--- START ---

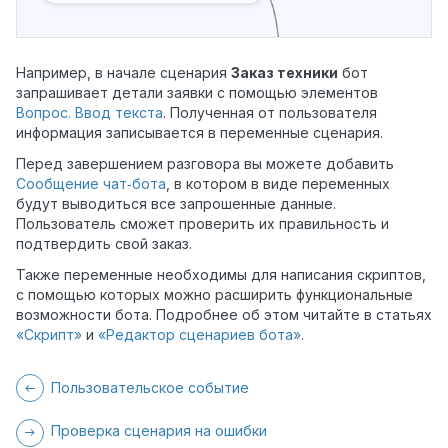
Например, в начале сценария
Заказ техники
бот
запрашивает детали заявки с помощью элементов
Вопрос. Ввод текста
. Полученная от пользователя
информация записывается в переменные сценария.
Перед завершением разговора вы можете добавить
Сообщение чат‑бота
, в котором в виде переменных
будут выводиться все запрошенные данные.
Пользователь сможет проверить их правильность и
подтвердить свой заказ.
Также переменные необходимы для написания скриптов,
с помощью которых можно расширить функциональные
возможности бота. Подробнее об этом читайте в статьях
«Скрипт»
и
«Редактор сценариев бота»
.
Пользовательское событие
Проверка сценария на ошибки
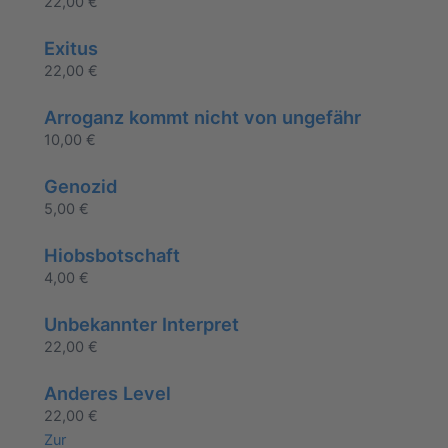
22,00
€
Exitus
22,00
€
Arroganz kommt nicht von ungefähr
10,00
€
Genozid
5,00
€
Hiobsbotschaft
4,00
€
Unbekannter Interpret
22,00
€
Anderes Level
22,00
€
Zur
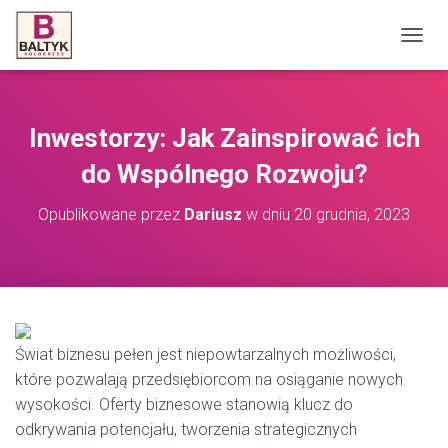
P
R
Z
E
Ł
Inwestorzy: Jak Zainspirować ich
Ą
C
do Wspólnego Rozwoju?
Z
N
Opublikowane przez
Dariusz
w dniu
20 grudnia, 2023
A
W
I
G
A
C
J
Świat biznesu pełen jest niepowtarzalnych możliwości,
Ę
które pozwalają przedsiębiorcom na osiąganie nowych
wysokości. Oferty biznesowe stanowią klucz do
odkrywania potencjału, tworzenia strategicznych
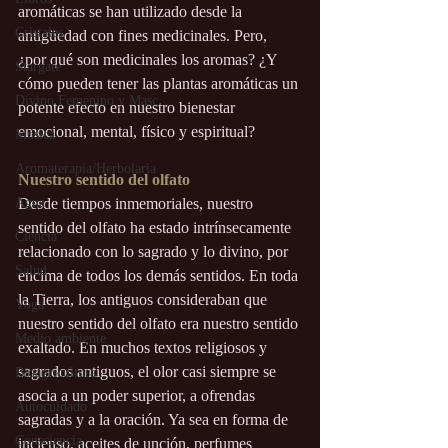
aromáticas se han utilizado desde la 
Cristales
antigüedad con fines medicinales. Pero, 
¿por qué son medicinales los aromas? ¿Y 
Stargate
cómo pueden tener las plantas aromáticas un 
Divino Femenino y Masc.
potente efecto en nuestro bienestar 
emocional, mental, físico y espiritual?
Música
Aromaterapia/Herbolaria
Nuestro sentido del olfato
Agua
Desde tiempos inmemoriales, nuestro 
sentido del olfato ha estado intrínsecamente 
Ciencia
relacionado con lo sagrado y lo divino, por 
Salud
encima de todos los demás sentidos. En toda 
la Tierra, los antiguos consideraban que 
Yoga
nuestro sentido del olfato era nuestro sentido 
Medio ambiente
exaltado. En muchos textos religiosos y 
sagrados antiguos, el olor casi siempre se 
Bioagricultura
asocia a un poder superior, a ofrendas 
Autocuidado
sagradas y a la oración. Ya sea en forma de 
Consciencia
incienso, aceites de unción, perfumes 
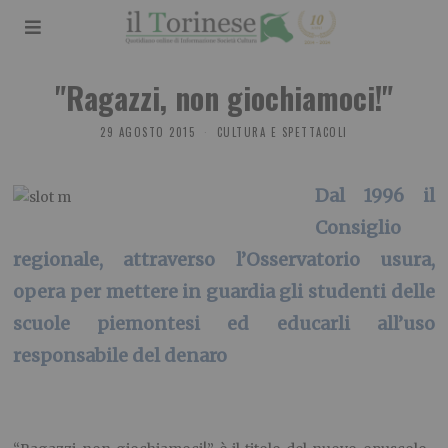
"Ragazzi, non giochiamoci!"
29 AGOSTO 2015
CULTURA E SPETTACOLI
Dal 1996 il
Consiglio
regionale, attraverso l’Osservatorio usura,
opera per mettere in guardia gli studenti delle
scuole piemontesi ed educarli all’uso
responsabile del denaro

--- END ---

» **Directive**:
From start to finish, output the listing exactly, but omit its pictures.

» **Reply to the task**:
Например, в начале сценария
Заказ техники
бот
запрашивает детали заявки с помощью элементов
Вопрос. Ввод текста
. Полученная от пользователя
информация записывается в переменные сценария.
Перед завершением разговора вы можете добавить
Сообщение чат‑бота
, в котором в виде переменных
будут выводиться все запрошенные данные.
Пользователь сможет проверить их правильность и
подтвердить свой заказ.
Также переменные необходимы для написания скриптов,
с помощью которых можно расширить функциональные
возможности бота. Подробнее об этом читайте в статьях
«Скрипт»
и
«Редактор сценариев бота»
.
Пользовательское событие
Проверка сценария на ошибки
22,00
€
Exitus
22,00
€
Arroganz kommt nicht von ungefähr
10,00
€
Genozid
5,00
€
Hiobsbotschaft
4,00
€
Unbekannter Interpret
22,00
€
Anderes Level
22,00
€
Zur
P
R
Z
E
Ł
Inwestorzy: Jak Zainspirować ich
Ą
C
do Wspólnego Rozwoju?
Z
N
Opublikowane przez
Dariusz
w dniu
20 grudnia, 2023
A
W
I
G
A
C
J
Świat biznesu pełen jest niepowtarzalnych możliwości,
Ę
które pozwalają przedsiębiorcom na osiąganie nowych
wysokości. Oferty biznesowe stanowią klucz do
odkrywania potencjału, tworzenia strategicznych
aromáticas se han utilizado desde la 
Cristales
antigüedad con fines medicinales. Pero, 
¿por qué son medicinales los aromas? ¿Y 
Stargate
cómo pueden tener las plantas aromáticas un 
Divino Femenino y Masc.
potente efecto en nuestro bienestar 
emocional, mental, físico y espiritual?
Música
Aromaterapia/Herbolaria
Nuestro sentido del olfato
Agua
Desde tiempos inmemoriales, nuestro 
sentido del olfato ha estado intrínsecamente 
Ciencia
relacionado con lo sagrado y lo divino, por 
Salud
encima de todos los demás sentidos. En toda 
la Tierra, los antiguos consideraban que 
Yoga
nuestro sentido del olfato era nuestro sentido 
Medio ambiente
exaltado. En muchos textos religiosos y 
sagrados antiguos, el olor casi siempre se 
Bioagricultura
asocia a un poder superior, a ofrendas 
Autocuidado
sagradas y a la oración. Ya sea en forma de 
Consciencia
incienso, aceites de unción, perfumes 
"Ragazzi, non giochiamoci!"
29 AGOSTO 2015
CULTURA E SPETTACOLI
Dal 1996 il
Consiglio
regionale, attraverso l’Osservatorio usura,
opera per mettere in guardia gli studenti delle
scuole piemontesi ed educarli all’uso
responsabile del denaro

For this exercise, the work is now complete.